- _REQUIRED WORK_
Rewrite every line of text read from the entries below as a JSON list of strings, with one string per line and blank lines left out. Leave the pictures out of the list.

- _DATA FOR PROCESSING_
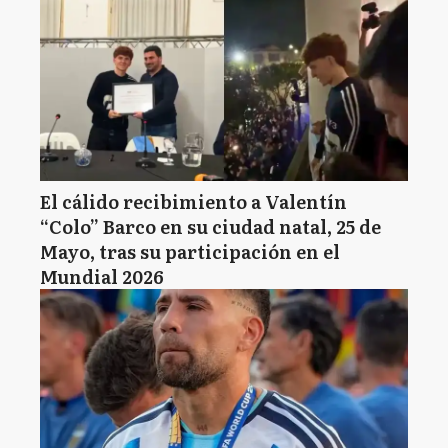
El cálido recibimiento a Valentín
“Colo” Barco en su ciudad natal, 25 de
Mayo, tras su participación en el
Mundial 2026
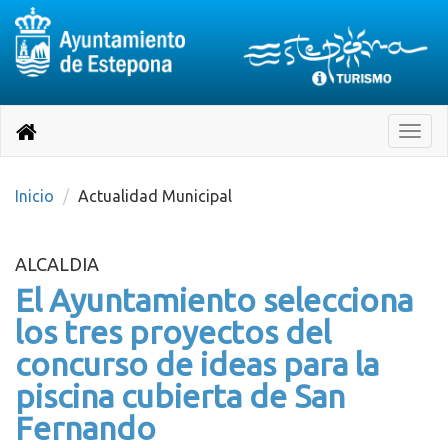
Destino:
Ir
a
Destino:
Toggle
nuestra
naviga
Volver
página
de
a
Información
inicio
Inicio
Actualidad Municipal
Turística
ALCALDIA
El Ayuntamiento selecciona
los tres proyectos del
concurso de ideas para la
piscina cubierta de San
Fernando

- _SOLVED PROBLEM_
[
  "El cálido recibimiento a Valentín",
  "“Colo” Barco en su ciudad natal, 25 de",
  "Mayo, tras su participación en el",
  "Mundial 2026",
  "Destino:",
  "Ir",
  "a",
  "Destino:",
  "Toggle",
  "nuestra",
  "naviga",
  "Volver",
  "página",
  "de",
  "a",
  "Información",
  "inicio",
  "Inicio",
  "Actualidad Municipal",
  "Turística",
  "ALCALDIA",
  "El Ayuntamiento selecciona",
  "los tres proyectos del",
  "concurso de ideas para la",
  "piscina cubierta de San",
  "Fernando"
]